The UTXO model has some quirks:
Bitcoin address standards. A bitcoin address is the script’s hash. Introducing a new standard script for users on the network results in a new style of Bitcoin address. This has led to wallet recovery issues as users are unaware about the subtle differences in address types and what their wallet software supports.
Coin-selection algorithms. The user will have one or more sets of coins. It is their software which decides which coins to spend when sending funds to another user. If care is not taken, the strategy can leak the user’s privacy on the network. You can find out more here.
Reconcile UTXO trade-off. A UTXO can only be spent if the network fee does not exceed its value. If the user is not careful, they can run into the same issue as Coinbase who had 265 bitcoins spread across 1.5m UTXOs, but it was no longer economical to spend. This brings up the question whether it is the fault of Coinbase (technical incompetence) or a fault with the UTXO model?
Parallel execution. A UTXO does not execute on shared state and it is possible to execute all inputs of a transaction independent of each other.
What does a script look like in practice?
Bitcoin script is a forth-like scripting language. A small memory stack is built and executed upon as the script progresses. The final item on the stack should be true for the final execution to be considered valid.
Figure 4 provides an example of the “pay to pubkey hash” script. It requires the owner of a public key to provide a digital signature to claim their coins. The full script has two components:
Redeem script (input). Evidence that will satisfy the UTXO script.
Spending script (previous output). The script associated with coins in the database.

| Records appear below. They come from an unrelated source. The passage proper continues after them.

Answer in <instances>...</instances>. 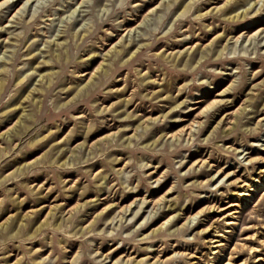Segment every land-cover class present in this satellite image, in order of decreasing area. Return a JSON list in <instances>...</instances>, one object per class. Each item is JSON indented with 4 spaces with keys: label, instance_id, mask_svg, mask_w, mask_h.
Returning a JSON list of instances; mask_svg holds the SVG:
<instances>
[{
    "label": "rangeland",
    "instance_id": "rangeland-1",
    "mask_svg": "<svg viewBox=\"0 0 264 264\" xmlns=\"http://www.w3.org/2000/svg\"><path fill=\"white\" fill-rule=\"evenodd\" d=\"M1 4L0 264H264V0Z\"/></svg>",
    "mask_w": 264,
    "mask_h": 264
},
{
    "label": "bare ground",
    "instance_id": "bare-ground-1",
    "mask_svg": "<svg viewBox=\"0 0 264 264\" xmlns=\"http://www.w3.org/2000/svg\"><path fill=\"white\" fill-rule=\"evenodd\" d=\"M9 0H6L5 2H3L2 4H5V3H7ZM29 0H27V2H28ZM81 2H82V0H81ZM1 4V3H0ZM1 4V5H2ZM25 4V3H24ZM24 4L20 7V8H18L14 13H13V16L15 15V14H17L19 11H21V9H22V7H24ZM131 55L130 56H132V54H133V52L132 53H130ZM98 68H102V65H98L97 66V69ZM96 69V70H97ZM83 74V73H82ZM94 74V73H93ZM92 74V75H93ZM43 75L42 74H38V81H42V79H43ZM91 78V77H90ZM90 78L88 79V81L86 82V83H88L89 81H90ZM50 78L48 77V80H49ZM2 81H1V79H0V90H1V88H2ZM82 89V87H79L78 89H77V94H78V91L79 90H81ZM35 90H37V88L36 87H33V89H32V91H30V92H28V94L24 97V100L22 101V103L20 102L19 104H17V105H14V109H16V108H18L19 109V111H20V114H19V116L16 118V120H15V122L13 123V127L12 128H14L15 130H16V127H17V125H20L23 121H25V119L23 120V118H26L27 119V116H29V113H27V112H25V107L26 106H23V102L24 101H28L29 99H31L32 100V98H33V93H34V91ZM75 93V94H76ZM13 112H14V110H12ZM6 138H7V136H6ZM58 150H59V148H58ZM64 164H69V161H68V159H67V161L66 160H64ZM78 207V206H77Z\"/></svg>",
    "mask_w": 264,
    "mask_h": 264
}]
</instances>
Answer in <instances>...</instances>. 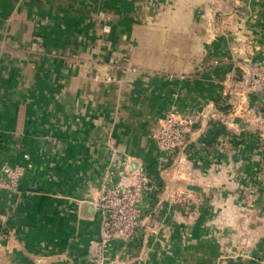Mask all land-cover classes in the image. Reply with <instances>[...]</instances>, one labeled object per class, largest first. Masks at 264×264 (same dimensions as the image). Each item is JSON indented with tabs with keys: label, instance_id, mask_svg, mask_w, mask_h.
Wrapping results in <instances>:
<instances>
[{
	"label": "crops",
	"instance_id": "crops-1",
	"mask_svg": "<svg viewBox=\"0 0 264 264\" xmlns=\"http://www.w3.org/2000/svg\"><path fill=\"white\" fill-rule=\"evenodd\" d=\"M254 66L264 0H0V179L22 171L0 186V264H94L109 168L161 189L117 264H264ZM195 112L185 145L161 151V123Z\"/></svg>",
	"mask_w": 264,
	"mask_h": 264
},
{
	"label": "built area",
	"instance_id": "built-area-1",
	"mask_svg": "<svg viewBox=\"0 0 264 264\" xmlns=\"http://www.w3.org/2000/svg\"><path fill=\"white\" fill-rule=\"evenodd\" d=\"M253 70L251 87L255 90L264 89V70H259L256 66ZM198 114H170L161 123L156 134L155 140L159 149L171 154L176 148L185 145V136L192 132ZM2 175L4 177L0 179V186L16 191L22 175L21 168L5 164L2 166ZM125 175L131 178L130 182L123 180L118 170L109 168L102 179L95 203L101 218L102 232L93 255L94 264H117L122 259L128 260L134 249L129 245L138 239L157 206L156 196L161 190L160 185L145 169L127 171ZM111 243L124 244L126 251L122 258L120 254H117L114 260L107 258Z\"/></svg>",
	"mask_w": 264,
	"mask_h": 264
},
{
	"label": "rangeland",
	"instance_id": "rangeland-1",
	"mask_svg": "<svg viewBox=\"0 0 264 264\" xmlns=\"http://www.w3.org/2000/svg\"><path fill=\"white\" fill-rule=\"evenodd\" d=\"M195 125H197V124H195ZM190 133H191V132H190ZM190 133L186 134V136H187V135H190Z\"/></svg>",
	"mask_w": 264,
	"mask_h": 264
}]
</instances>
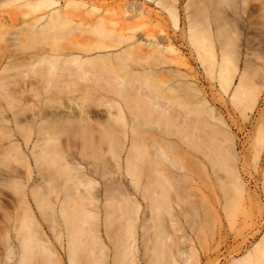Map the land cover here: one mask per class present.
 Returning a JSON list of instances; mask_svg holds the SVG:
<instances>
[{"label":"bare ground","instance_id":"bare-ground-1","mask_svg":"<svg viewBox=\"0 0 264 264\" xmlns=\"http://www.w3.org/2000/svg\"><path fill=\"white\" fill-rule=\"evenodd\" d=\"M11 2L18 4L24 17L40 12L26 24L31 37L41 39L48 33L69 34L79 26L67 18L66 12L55 8L57 0H0V6ZM63 4L65 9L83 7L78 0H63ZM143 8L142 3L132 2L126 6V11L132 18L135 13H142ZM45 9L50 12L43 15ZM165 9L175 16L172 4ZM2 20L0 17V40L6 41L15 31ZM96 23L100 24L96 28H105L103 21ZM106 47L109 46L95 48ZM92 48L86 46L84 49L90 51ZM131 50L141 53L143 48L141 44H129L111 55L99 54L96 58L70 53L49 54L36 62H14L11 66L14 73L0 76V100L11 111L10 119L5 123L12 125L2 130L3 137L8 139L5 154L24 164L22 167L28 176L31 174L30 161L36 163L42 159L45 165L54 164L56 170L66 171L68 179L79 180L78 170L66 163L68 149L60 145L59 134L71 133L73 127H78L76 134L83 137L87 134L86 127L91 128V124L104 126L105 122L99 124L88 120V117H100L99 111L87 110L73 99L77 97L83 101L93 97L101 101L111 120L107 125L114 138L107 149L116 162L121 161L117 168L123 167L133 177L141 173L144 177V183L134 195L123 189L120 194L125 203H119L112 217L109 199L105 198L100 208L93 180H85L91 189L88 190L90 210L84 209V204L72 210L60 209L62 222L58 225L65 232L67 263L199 264L200 258L181 227L179 214L182 215V209L175 208L168 197L172 190L182 200L199 196L207 210L218 214L214 241L204 251L208 257H213L214 261L227 259L226 264H264V231L261 234L264 230V162L260 164L264 155V109L256 111L262 95L259 82L264 79V52L258 48L250 52L248 93L243 88V74L235 85L234 74L229 72L225 57L216 62L220 92L226 94L229 90V100L241 116L244 117L245 107L253 114L257 112L253 140H246L247 152L240 155L236 151V136L229 132L228 125L210 106L201 90L181 95L178 93L181 84L165 79L160 81L164 88L153 96L140 84L141 79L147 80L153 75L151 68L128 72L125 78L121 77L108 60L116 59V64L120 65L122 56L129 58L127 53ZM169 51H172L169 46L153 44L151 51L142 56L150 59ZM197 56L200 59V55ZM213 64L214 58L208 65ZM96 85L107 87L114 96L104 100L102 93L95 90ZM72 86L78 88L70 89ZM63 87H69V90L63 91ZM173 92L177 94L171 95ZM64 96H69L74 105L66 108L65 113H60L58 105H46L52 100L59 103L60 97ZM24 98H43L44 102L37 110L29 111L19 104ZM17 106L18 109L12 111ZM29 115V123L19 124ZM151 131L155 134L148 143L142 134ZM24 150L29 153L25 154ZM181 160L185 167L173 166ZM138 162L142 163L140 167L136 165ZM77 185L73 182L64 197L77 193ZM147 193L153 198L149 214L144 216L136 197L145 200ZM9 197L8 193H0V207L11 203ZM19 210L12 216L0 208V218L4 222L0 225V264H61L51 243L40 231L22 191ZM235 211L240 213L238 220L233 216ZM60 232L58 230L57 238Z\"/></svg>","mask_w":264,"mask_h":264},{"label":"rangeland","instance_id":"rangeland-1","mask_svg":"<svg viewBox=\"0 0 264 264\" xmlns=\"http://www.w3.org/2000/svg\"><path fill=\"white\" fill-rule=\"evenodd\" d=\"M57 1L55 8L66 12L67 18L71 19L72 23H79V26L69 34L48 33L41 39L29 36L26 25L40 12L24 17L16 2L0 6L2 21L7 23V26L14 27L15 31L10 35L11 38L7 37L6 41L0 40V76L14 73L11 69L14 62L30 60L36 62L49 54L70 53L84 58H96L99 54L111 55L129 44H141L143 51L138 53L131 50L127 53L129 58L122 56L120 65L116 64V59H110L108 62L115 65V71L123 78L128 72L151 68L153 75L148 76L147 80L141 79L140 84L153 96H156L158 90L164 88V84L160 81L165 79L174 84L180 83L178 93L181 95H190L196 89L201 90L210 106L228 125L229 132L236 136V151L240 155L246 154V140L251 142L256 130L257 116L255 114L257 112L253 114L245 107L244 117L241 116L229 100V90L226 94L220 92L216 62L221 57H225L229 72L234 74L235 85L239 76L243 74V88L245 92H250V52L253 48L264 52V0H161L159 3H156L157 0H78L83 7L67 9L64 8L63 0ZM132 2L142 3L144 8L142 13H135L132 18H129L126 6ZM168 4L174 6L175 16H171L165 9ZM49 12L50 9L42 11L43 15ZM99 20L105 24V30L103 27V30L96 28L100 25L96 23ZM132 35L133 37L128 40L127 38ZM203 39L205 41L202 43ZM91 42L95 45H90ZM153 44L169 46L172 51L163 52L160 56L154 55L150 59L143 58L142 53L150 52ZM105 45L109 47L95 48ZM86 46L94 48L85 51ZM197 54L200 55V59ZM213 58L215 64L209 66L208 63ZM172 75L182 76L172 77ZM259 85L262 87V95L256 111L264 109V79L260 80ZM74 88L78 86H72L70 89ZM94 88L102 93L104 100L114 96L107 87L103 88V85H96ZM62 90L68 91L69 87H63ZM176 94L173 92L171 95ZM218 97L221 98L220 101L217 100ZM73 99L82 103L87 110L94 109L101 113L100 117H88V120L99 124L105 122L104 126L91 124V128L86 127L87 134L83 137L76 134L78 127H73L74 131L71 133L59 134L60 145L68 149L66 163L78 170L77 175L80 181L70 177L68 179L65 175L66 171L63 173L62 170H56L57 165L54 164L45 165V160L42 159L36 163L30 161L31 174L28 176L25 168L22 167L24 164L5 154L8 139L3 137L2 130L6 126H12L10 123H5L6 119H10L11 111L6 109L4 102L0 100V193H8L11 201V205L1 204L0 208L16 216L20 212L19 201L22 191L40 231L51 243L61 264L68 263L65 232L58 225L62 222L60 209L72 210L84 204V209L90 210L88 190L91 189L86 184V179L93 180L94 189L98 191L97 205L100 208L104 199H109L111 217L117 211L119 203H125L120 194L123 189L134 195L136 189L144 183L142 173L138 177H133L123 167L118 169L117 163L121 161L116 162L108 153L107 147L113 136L107 123L111 120L105 107L101 106V101L93 97L83 101L77 97ZM58 101L59 103L57 100H52L46 105L60 106V113H65L64 110L68 107H74L69 96L60 97ZM43 102V98L39 100L24 98L19 104L30 111L37 110ZM17 109L18 106L12 111ZM30 119L29 115L24 123L19 124L29 123ZM113 121H115L114 118ZM67 127L70 128L69 124ZM154 134L151 131L142 136L151 143ZM40 147L42 148L43 144ZM24 152L28 154L29 150ZM263 162L264 155L260 158V164ZM136 165L140 167L142 163L138 162ZM173 166L185 167L183 160ZM14 170L19 172L15 173ZM243 178L246 180V175L243 174ZM73 182L78 183L77 193H70L69 196L64 197L65 191L73 186ZM249 185L253 189V184ZM147 192H150V189ZM168 197L175 208L182 209V215L179 214L181 227L188 236L191 247L200 258L199 264H226L227 259L214 261L213 257H208L204 252L214 241L218 214L207 210L197 195L190 200H182L179 195L170 190ZM152 198L150 193L146 194L145 200L139 196L136 197L138 204L142 207L141 215L149 214ZM163 199L164 197L161 198ZM233 216L238 220L239 211H235ZM3 223L0 218V225ZM224 223L227 229V222L224 221ZM58 230L61 231L59 238L56 237ZM263 231L262 229L261 234Z\"/></svg>","mask_w":264,"mask_h":264}]
</instances>
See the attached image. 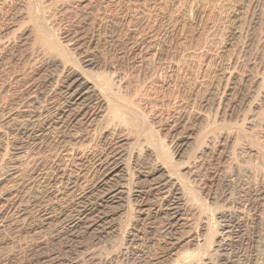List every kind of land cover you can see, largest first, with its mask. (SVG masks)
Returning <instances> with one entry per match:
<instances>
[{"label":"rangeland","instance_id":"rangeland-1","mask_svg":"<svg viewBox=\"0 0 264 264\" xmlns=\"http://www.w3.org/2000/svg\"><path fill=\"white\" fill-rule=\"evenodd\" d=\"M0 264H264V0H0Z\"/></svg>","mask_w":264,"mask_h":264},{"label":"bare ground","instance_id":"bare-ground-1","mask_svg":"<svg viewBox=\"0 0 264 264\" xmlns=\"http://www.w3.org/2000/svg\"><path fill=\"white\" fill-rule=\"evenodd\" d=\"M80 77H78V78H75L74 80H73V82H71V84L70 85H68L69 86V88H68V90H69V92H71V94H69V98H68V100H69V102L67 103V106L66 107H68L69 109L70 108H72L73 106H76V102H78L81 98H82V96H83V94H82V91L84 90V88H85V83H83V80L81 79L82 78V76L81 75H79ZM66 88V89H67ZM75 88V89H74ZM65 89V90H66ZM72 90V91H71ZM87 90V89H86ZM88 91V90H87ZM89 91H91V90H89ZM88 91V92H89ZM87 92V93H88ZM68 96V95H67ZM89 97V96H88ZM66 103V102H65ZM69 104V105H68ZM62 106V105H61ZM79 106V105H78ZM77 106V107H78ZM65 107V108H66ZM61 108H63V107H61ZM67 108V109H68ZM71 110V109H70ZM81 110V109H80ZM74 113V112H73ZM71 115V114H70ZM55 116V115H54ZM67 116V115H66ZM75 116H76V114H75ZM65 117V116H64ZM67 117H69V116H67ZM56 118V117H55ZM63 118V117H62ZM31 119V118H30ZM61 119V118H60ZM73 119V118H72ZM63 120V119H62ZM65 120H66V118H65ZM71 120V119H70ZM46 121V120H45ZM44 121V122H45ZM50 121V120H49ZM63 123H64V121H62ZM71 122V121H70ZM60 123V122H59ZM49 125V124H48ZM66 125V124H65ZM64 126V125H63ZM65 127V126H64ZM30 129V128H29ZM120 154V153H119ZM108 155V154H107ZM114 155V154H113ZM116 155V154H115ZM111 157V156H110ZM113 159H114V161L116 162L117 161V159H115V157L114 158H112V161H113ZM106 160V159H105ZM108 161V160H107ZM119 161V160H118ZM115 162H114V166H113V169H112V171L113 170H115V169H118V166H119V164L118 163H116L115 164ZM93 163V162H92ZM106 163V162H105ZM112 163V162H111ZM100 166V165H99ZM108 167V166H107ZM105 170H106V168L105 167H103ZM103 169V170H104ZM108 169H109V167H108ZM118 172V171H117ZM106 173V172H105ZM110 173V172H109ZM108 173V174H109ZM105 176V175H104ZM108 181V180H107ZM104 183V182H103ZM174 185V184H173ZM173 185H172V187H173ZM113 186V185H112ZM156 187H158V186H156ZM177 187V186H176ZM107 189V188H106ZM111 189V188H110ZM118 191V190H117ZM116 191V192H117ZM152 191V190H151ZM93 192V191H92ZM108 192V191H107ZM115 192V193H116ZM160 192V191H159ZM167 192V191H166ZM102 193V192H101ZM114 192H112V193H108V194H106L104 197H103V199H102V201H101V205L99 204V208H97V209H93V207L91 208V210H101V208L100 207H103L102 206V204L103 203H105L104 205H106L107 206V204H111V203H115L116 202V196H115V193H114V195H112ZM81 194H83V193H81ZM100 194V193H99ZM104 194H105V192H104ZM119 194V193H118ZM137 194V193H136ZM98 195V194H97ZM138 196V195H137ZM181 196H182V194H181ZM180 196V194L179 193H174L173 194V197H172V204H171V207H170V211L172 212V214H173V216H174V214H177V211L178 210H180L181 209V207L183 206V200H182V197ZM97 197V196H96ZM99 197V196H98ZM163 197V196H162ZM101 198H102V196H101ZM120 198V197H119ZM90 199V198H89ZM97 199H99V198H97ZM162 200V199H161ZM118 201V200H117ZM165 201V200H164ZM94 202H95V200H94ZM170 202V201H169ZM92 203V202H91ZM87 206V205H86ZM91 206H93V205H91ZM109 206V205H108ZM107 208V207H106ZM183 208V207H182ZM104 209H105V207H104ZM86 210H88V208L86 209ZM15 211V210H14ZM105 211V210H104ZM89 212V211H88ZM101 212V211H100ZM93 214V213H92ZM69 216V215H68ZM85 216H87V215H85ZM97 215H95V217H96ZM101 216V215H100ZM96 217L98 220H100L101 219V217ZM108 216V215H107ZM177 216V215H176ZM65 218V217H64ZM89 218V217H88ZM175 218V217H174ZM67 219V218H66ZM76 219V218H75ZM82 219V218H81ZM91 219V218H90ZM84 220V219H83ZM94 220V219H93ZM98 220L96 221V222H98ZM106 221V220H105ZM219 221V220H218ZM64 222V221H63ZM77 222V221H76ZM96 222H94V224L96 223ZM102 222V221H101ZM84 223V222H83ZM87 223V222H86ZM89 223V222H88ZM105 223V222H104ZM93 224V225H94ZM106 224V223H105ZM219 224V223H218ZM217 224V225H218ZM84 225V224H83ZM82 225V226H83ZM91 225H92V223H91ZM93 225L92 226H90V227H88V230L90 231L91 229H93V230H91L90 232H93V231H97L98 230V228L100 227L99 226V224L97 223V224H95V228H93ZM231 225V224H230ZM88 226V225H87ZM105 226V225H104ZM169 226V225H168ZM221 229V228H220ZM83 230H85V228L83 229ZM100 231H101V229H100ZM170 231V230H169ZM73 232V231H72ZM86 233V232H85ZM88 233V232H87ZM223 233V232H222ZM221 233H219V235H220ZM230 237V236H229ZM72 241V240H71ZM224 243V242H223ZM221 243L219 242V245H220ZM222 246V245H221ZM218 247H220V246H218ZM73 262V261H72Z\"/></svg>","mask_w":264,"mask_h":264}]
</instances>
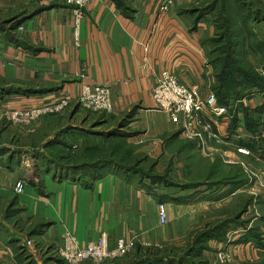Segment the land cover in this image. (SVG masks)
I'll use <instances>...</instances> for the list:
<instances>
[{"label": "rangeland", "instance_id": "obj_1", "mask_svg": "<svg viewBox=\"0 0 264 264\" xmlns=\"http://www.w3.org/2000/svg\"><path fill=\"white\" fill-rule=\"evenodd\" d=\"M181 14L192 31L204 24L198 85L229 102L236 138L219 152L201 154L174 124L150 128L137 108L103 114L78 104L76 113L70 105L41 123L0 124L11 133L0 134V162L16 172L15 185L25 181L24 192L29 181L40 185L49 174L87 183L114 175L169 203L168 222L157 227L160 243L87 264H264V0H202ZM238 147H252L254 157L231 162ZM15 185L8 209L0 204L19 239L4 240L14 247V264H65L59 245L41 238L45 224L33 222L27 231L34 234L24 233L29 218ZM235 190V198L221 202Z\"/></svg>", "mask_w": 264, "mask_h": 264}, {"label": "crops", "instance_id": "obj_2", "mask_svg": "<svg viewBox=\"0 0 264 264\" xmlns=\"http://www.w3.org/2000/svg\"><path fill=\"white\" fill-rule=\"evenodd\" d=\"M199 1L175 0L171 11L162 13L159 0H90L83 8L78 46L73 6L51 0H0V124L9 121L6 106H41L65 94L77 99L84 84H102L111 88L117 114L137 108L140 122L155 130L171 129L168 115L156 107L153 88L163 70L176 71L183 82L198 85L205 57L200 44L204 24L192 31L181 13ZM78 104H71L73 114L80 110ZM2 129L0 125L1 135L11 134ZM235 154L238 162L254 157ZM15 176L11 166L0 162L4 211L17 196ZM29 183L19 197L25 206L22 213L29 218L23 230L28 237L34 229L28 232L27 227L39 221L46 228L41 238L52 245H61L68 231L82 244L102 231L111 246L121 238L147 247L160 243L157 199L119 176L87 183L49 174L40 185ZM3 218L0 212V264H14V247L4 240L19 239L10 217Z\"/></svg>", "mask_w": 264, "mask_h": 264}, {"label": "built area", "instance_id": "obj_3", "mask_svg": "<svg viewBox=\"0 0 264 264\" xmlns=\"http://www.w3.org/2000/svg\"><path fill=\"white\" fill-rule=\"evenodd\" d=\"M73 6L76 16V43L79 46V29L83 19V8L90 0H51ZM158 10L169 13L175 7V0H159ZM153 98L157 109L166 113L181 135L194 142L201 154L214 155L223 145L231 144L230 125L232 115L228 105H221L218 96L212 92H204L199 85H190L183 82L179 73L172 70H163L153 88ZM77 101L82 107L92 113H115V103L111 88L102 84H84L77 99L69 94L45 103L41 106L12 109L5 107V116L14 124L28 126L42 117L64 112L73 102ZM235 153L252 156V151L245 147H238L233 152L231 162H236ZM25 181L19 180L15 185L18 194L24 192ZM158 217L161 225L168 222L169 205L158 204ZM136 241H127L123 238L110 245L109 235L102 231L100 236L86 244H82L76 234L68 231L63 242L59 245L58 255L65 264L99 263L117 259L133 253Z\"/></svg>", "mask_w": 264, "mask_h": 264}, {"label": "trees", "instance_id": "obj_4", "mask_svg": "<svg viewBox=\"0 0 264 264\" xmlns=\"http://www.w3.org/2000/svg\"><path fill=\"white\" fill-rule=\"evenodd\" d=\"M228 90L229 89H226L225 90V92H228ZM228 93H230V92H228ZM218 101H219V103L221 104V105H228L229 104V102H228V100L227 99H221V97H218ZM233 127L231 126L230 127V132H233V129H232ZM254 140H252L251 142L252 143H254L253 142ZM241 144H243V142H241ZM250 147V146H249ZM251 149H252V151H254L253 150V148L251 147ZM244 174V173H243ZM242 176V175H241ZM244 176V175H243ZM242 176V177H243ZM240 177V175H238L235 179H233V181L232 182H234V181H236L238 178ZM244 178H242V180H243ZM234 192H236V190L235 191H233L232 193H234ZM227 195H228V193H227ZM247 210V207H246V209L243 211V212H245ZM240 215H238V217H237V219H238V222L240 221ZM149 248V247H148ZM148 248H145V246L143 247L142 246V244H140V243H138L137 242V246H136V254L138 253V254H140L143 250H146V249H148ZM151 250V249H150ZM130 255V254H129Z\"/></svg>", "mask_w": 264, "mask_h": 264}]
</instances>
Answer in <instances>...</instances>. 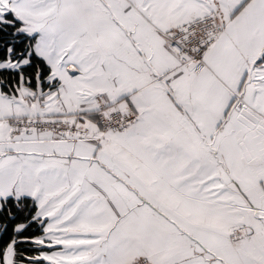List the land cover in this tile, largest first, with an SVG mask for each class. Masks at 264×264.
I'll use <instances>...</instances> for the list:
<instances>
[{"label":"snow or ice","instance_id":"6c2138e0","mask_svg":"<svg viewBox=\"0 0 264 264\" xmlns=\"http://www.w3.org/2000/svg\"><path fill=\"white\" fill-rule=\"evenodd\" d=\"M0 264H264V0H0Z\"/></svg>","mask_w":264,"mask_h":264}]
</instances>
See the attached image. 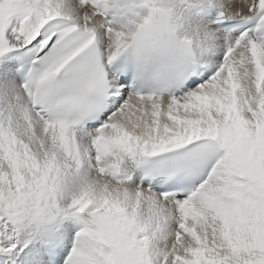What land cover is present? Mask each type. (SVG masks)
<instances>
[{
    "label": "snow or ice",
    "instance_id": "snow-or-ice-1",
    "mask_svg": "<svg viewBox=\"0 0 264 264\" xmlns=\"http://www.w3.org/2000/svg\"><path fill=\"white\" fill-rule=\"evenodd\" d=\"M0 264H264V0H0Z\"/></svg>",
    "mask_w": 264,
    "mask_h": 264
}]
</instances>
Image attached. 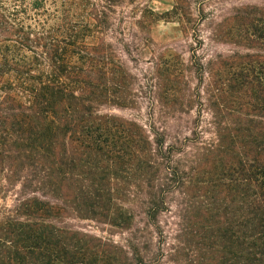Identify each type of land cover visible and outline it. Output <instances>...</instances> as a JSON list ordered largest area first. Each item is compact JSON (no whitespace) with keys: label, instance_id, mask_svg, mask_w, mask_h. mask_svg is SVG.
I'll return each mask as SVG.
<instances>
[{"label":"trees","instance_id":"obj_1","mask_svg":"<svg viewBox=\"0 0 264 264\" xmlns=\"http://www.w3.org/2000/svg\"><path fill=\"white\" fill-rule=\"evenodd\" d=\"M130 2L16 0L0 11V264H163L167 256L174 264H264V57L218 80L210 61L200 97L210 119L199 112L184 138L189 152L156 122L108 109L136 104L132 74L114 55L128 48L125 24L114 27ZM167 15L192 29L177 8ZM208 21L212 34L236 30L264 44L263 7ZM177 193L187 197L185 217L171 244L161 216ZM139 218L159 244L142 241ZM73 220L128 232L130 241Z\"/></svg>","mask_w":264,"mask_h":264},{"label":"rangeland","instance_id":"obj_2","mask_svg":"<svg viewBox=\"0 0 264 264\" xmlns=\"http://www.w3.org/2000/svg\"><path fill=\"white\" fill-rule=\"evenodd\" d=\"M15 1L0 0V11L12 10ZM52 1L48 0V4ZM57 1L61 5L62 0ZM91 1L99 2V0ZM131 1L118 10L114 27H121L120 23L125 24L124 39L128 48L125 51H121V47L114 48V55L116 60L122 58L121 60L126 63L132 74L133 79L128 82V86L131 88L130 93L136 98V104L124 109H118L116 106L108 109L118 116L137 119L147 126L156 122L160 129L168 131L169 140L176 137L183 142L185 137H191L199 112L204 119H210L208 111L205 110L202 113L201 106L206 97V93L201 91L206 86L210 61L214 60L216 63V74L219 72L216 80H218L226 76L232 66L264 57L263 43L246 42L237 36L236 30H231L229 35L225 32L212 34L209 17H218L222 11L232 12L233 9L246 8V6L264 8V0ZM176 8L184 22H191L189 24V27L192 26L191 30L178 24L176 18L174 19L176 15L173 18L167 15ZM111 37L113 42L117 41L114 35ZM114 44L117 46L116 42ZM118 46H120L119 43ZM158 78H162L161 83L164 85L160 90L156 89ZM190 95L194 96L192 100L195 102L194 105L182 106L181 103ZM183 143L191 146L188 148L191 152L192 143L186 141ZM197 190L196 188L189 191L192 198L199 195ZM186 198L178 193L170 195V211L161 216L165 231L171 233V240H169L171 244H173V238L179 235V233L175 235L173 231L180 229L183 223L182 217H185V213L179 207L183 205ZM189 202L194 203V200L190 199ZM7 203L11 204L10 198ZM139 223L140 225L144 223L143 218H139ZM71 224L108 238L117 244H126L131 238L128 232L109 227L103 228L96 223L73 220ZM139 229L138 235L143 237L142 241L148 242L149 246L152 243L159 244L160 237L151 227L148 228L143 224ZM133 233L135 235L136 231ZM182 241L181 247L186 248L183 254L191 256L190 239L184 237ZM182 259L187 261L186 256H182ZM174 260H176L175 257L167 256L163 264H174Z\"/></svg>","mask_w":264,"mask_h":264}]
</instances>
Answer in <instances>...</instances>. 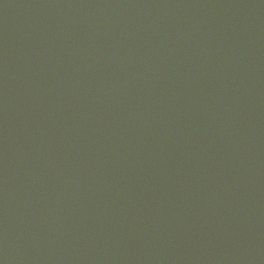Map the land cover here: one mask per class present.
I'll list each match as a JSON object with an SVG mask.
<instances>
[{"label": "water", "instance_id": "obj_1", "mask_svg": "<svg viewBox=\"0 0 264 264\" xmlns=\"http://www.w3.org/2000/svg\"><path fill=\"white\" fill-rule=\"evenodd\" d=\"M0 264H264V0H0Z\"/></svg>", "mask_w": 264, "mask_h": 264}]
</instances>
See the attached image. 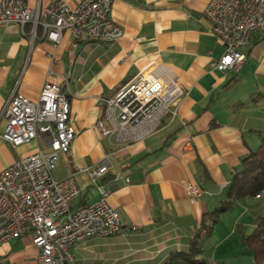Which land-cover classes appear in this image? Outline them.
I'll list each match as a JSON object with an SVG mask.
<instances>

The input script is run before the script stored in the unspent transaction output. In the example script, the input fills the stack with a signature and the public key. The output script checks the public key in the stack matches the owner’s public key. If so, it will verify the owner’s signature.
This brings up some questions that we leave for homework:
Why does the input need to have a copy of the public key if the hash is already stored in the UTXO?
Why does the UTXO store a hash of the public key and not just the public key?
Is it possible to reveal the entire spending condition script in the input of a transaction as well?
I hope you enjoyed a basic introduction into the UTXO model. We will not attempt to implement a Bitcoin script during the course as there is really no good tooling for doing so.
There is a fun joke that a developer only has basic tools in Bitcoin script;
Verify signature
Verify pre-image of a hash
If statement
Perform action before or after time T
There are no loops and the scripting language is highly restrictive. The philosophy in the community is to move computation off-chain. But still, even with these basic tools, you can implement something like the Lightning Network.
I recommend reading about the segwit, taproot and potential covenant upgrades.